Last year, Hicks formed a new company, AH Lifestyle Ltd., with backing from a private investor. Linda Peters, a former executive at and the co-founder and director of London’s Centre for Fashion Enterprise, which supports emerging fashion talent, is the new chief executive officer.

Separately, Hicks is working with Vernon to explore projects and collaborations with other brands in both apparel and home design.

“Allegra’s 15 years of designing fashion, prints, textiles and home objects has created a tremendous and valuable archive,” said Vernon. “She is underexposed. We plan to change that and bring her pretty, modern aesthetic to a broader range of customer. There are many brands that can benefit from that work as well as her talent as lifestyle designer.”

Vernon added the two are in talks with a variety of companies, and the first projects would likely be unveiled within six months.

Meanwhile, Hicks is also at work on “An Eye for Design,” which will be published by Abrams in September.

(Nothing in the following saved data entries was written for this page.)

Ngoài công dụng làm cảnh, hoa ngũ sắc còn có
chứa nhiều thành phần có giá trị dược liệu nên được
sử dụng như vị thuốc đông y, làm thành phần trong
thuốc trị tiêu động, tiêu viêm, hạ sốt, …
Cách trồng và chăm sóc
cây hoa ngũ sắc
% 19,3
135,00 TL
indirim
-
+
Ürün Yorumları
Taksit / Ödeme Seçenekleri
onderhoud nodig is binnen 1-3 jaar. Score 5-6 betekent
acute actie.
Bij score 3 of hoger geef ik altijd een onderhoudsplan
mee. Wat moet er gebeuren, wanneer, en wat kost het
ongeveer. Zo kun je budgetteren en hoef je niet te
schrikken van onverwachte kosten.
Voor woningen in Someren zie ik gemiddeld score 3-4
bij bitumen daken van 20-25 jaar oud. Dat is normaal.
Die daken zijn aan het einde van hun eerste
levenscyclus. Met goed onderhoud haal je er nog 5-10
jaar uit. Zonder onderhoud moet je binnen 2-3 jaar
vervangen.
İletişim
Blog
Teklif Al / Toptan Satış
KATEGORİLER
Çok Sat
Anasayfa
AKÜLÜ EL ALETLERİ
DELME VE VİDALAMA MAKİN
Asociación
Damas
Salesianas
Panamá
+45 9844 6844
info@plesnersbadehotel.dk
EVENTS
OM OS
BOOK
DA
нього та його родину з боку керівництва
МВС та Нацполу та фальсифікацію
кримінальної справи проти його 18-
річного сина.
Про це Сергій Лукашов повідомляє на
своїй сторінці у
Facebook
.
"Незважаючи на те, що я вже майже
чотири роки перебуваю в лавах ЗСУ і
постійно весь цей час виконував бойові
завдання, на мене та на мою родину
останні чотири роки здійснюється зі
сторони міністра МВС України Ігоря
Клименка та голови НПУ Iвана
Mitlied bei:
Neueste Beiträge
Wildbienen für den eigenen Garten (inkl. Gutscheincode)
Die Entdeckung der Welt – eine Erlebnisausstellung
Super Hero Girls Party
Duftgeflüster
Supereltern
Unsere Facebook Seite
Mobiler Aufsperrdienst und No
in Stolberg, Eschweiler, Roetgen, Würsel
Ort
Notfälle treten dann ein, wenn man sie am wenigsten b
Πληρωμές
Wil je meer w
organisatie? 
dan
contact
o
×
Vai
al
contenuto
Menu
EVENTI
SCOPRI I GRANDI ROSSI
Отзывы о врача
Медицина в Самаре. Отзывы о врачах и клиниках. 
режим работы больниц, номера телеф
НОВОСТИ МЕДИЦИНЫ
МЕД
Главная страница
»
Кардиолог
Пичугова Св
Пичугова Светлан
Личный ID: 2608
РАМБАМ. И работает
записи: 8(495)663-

The designer said she sees the 230-page book as a “visual diary” that traces her inspirations and explores the importance of the five senses on her creative process. Patrick Kinmonth, the British opera and stage designer who worked on Valentino’s 45th anniversary retrospective exhibition in 2007, has written the forward. Antonio Monfreda, who worked with Kinmonth on the Valentino show and on the “Anglomania” exhibition at the Metropolitan Museum of Art, is the book’s creative director.